SALMON, Idaho (Reuters) - It is not easy being a vampire, and even harder to come out of the coffin to a physician or therapist for fear they will misinterpret the habit of ingesting the blood of willing donors or succumb to stereotyping, a study finds.
Research led by D.J. Williams, director of social work at Idaho State University, indicated that people who identify themselves as “real” vampires – that is, needing others’ blood to gain energy – would not disclose their practices to those in the helping professions and risk reactions like ridicule, disgust and possible diagnosis of a mental illness.
The paper, published in the latest issue of Critical Social Work, a peer-reviewed journal based in Canada, found that authentic vampires as opposed to “lifestyle” vampires – black-clad figures with phony fangs – might be stereotyped by clinicians whose fields discourage biases.
Williams, who has studied self-identified vampires for nearly a decade, finds they come from every walk of life and profession, including doctors, attorneys and candlestick makers.
“They are successful, ordinary people,” he said.
Except they are very, very tired. That’s apparently the chief reason they find a consenting adult willing to allow them to use a scalpel to make a tiny incision in the chest area so they can ingest a small amount of blood for energy, the study found.

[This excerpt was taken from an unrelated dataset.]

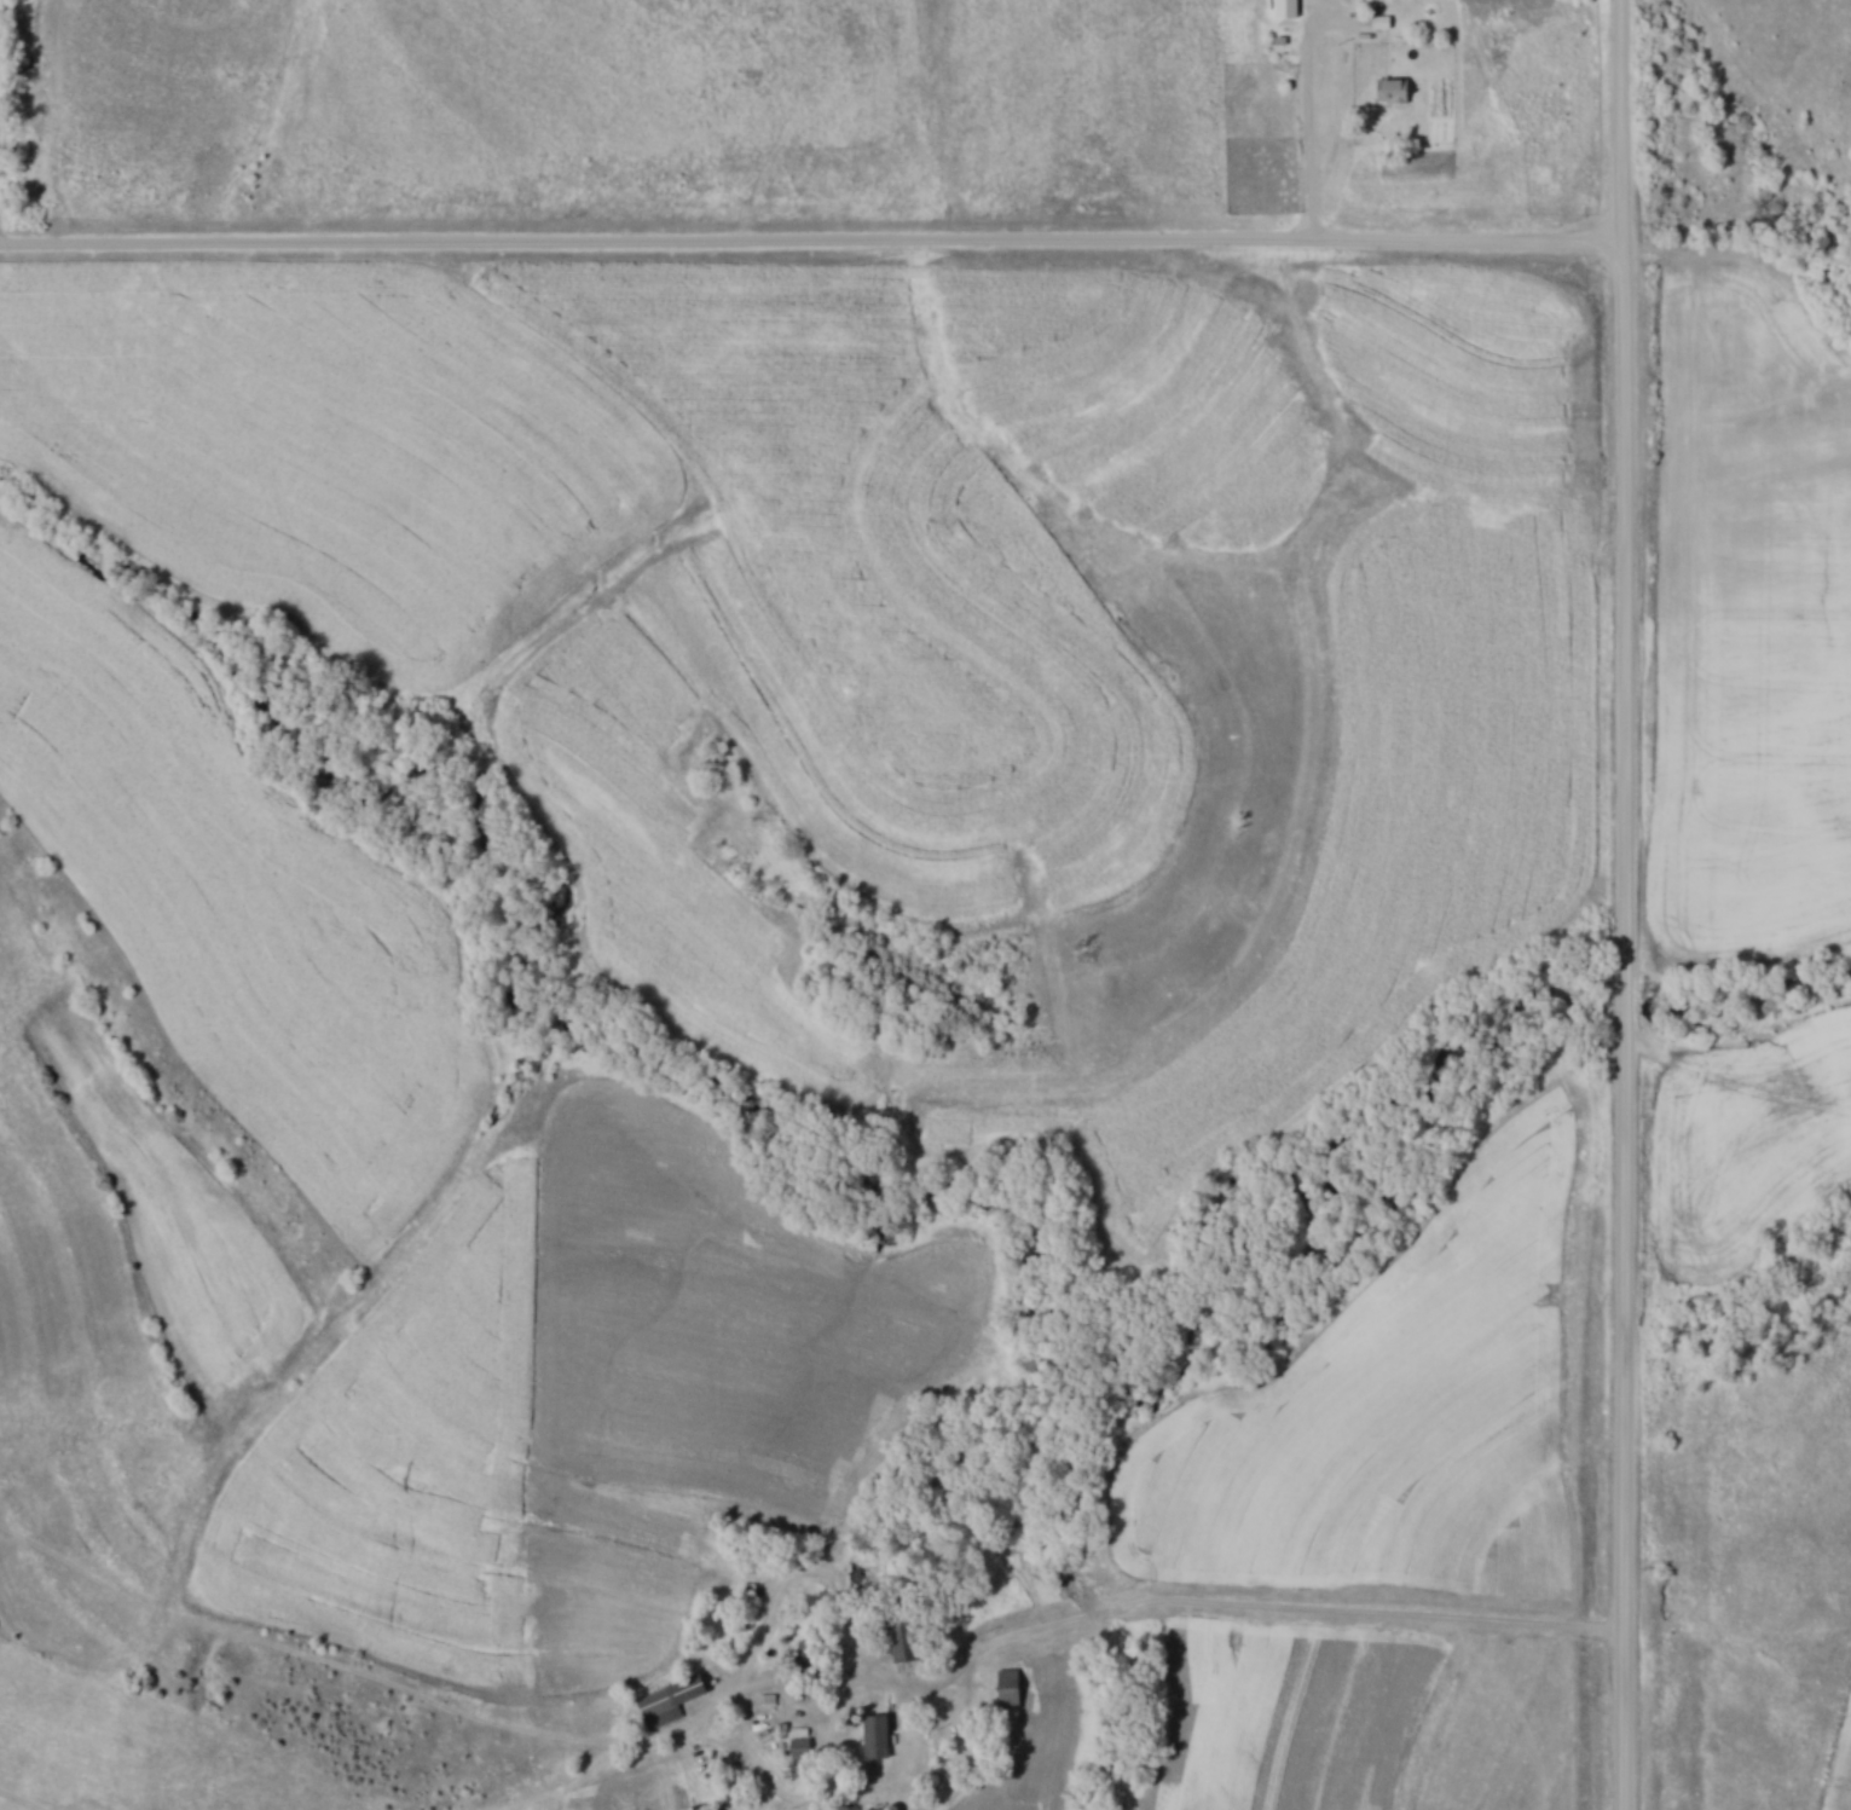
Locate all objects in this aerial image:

Williams and another researcher based the paper on the responses of 11 people who had identified themselves as vampires for many years and could be relied on to be open and honest, and who gain permission from practicing adults before ingesting their blood, he said.
“The real vampire community seems to be a conscientious and ethical one,” Williams said.
The challenge is finding non-judgmental clinicians to whom vampires can disclose their alternative lifestyles, he added.
“Most vampires believe they were born that way; they don’t choose this,” Williams said.
The global vampire population is thought to number in the thousands, he said.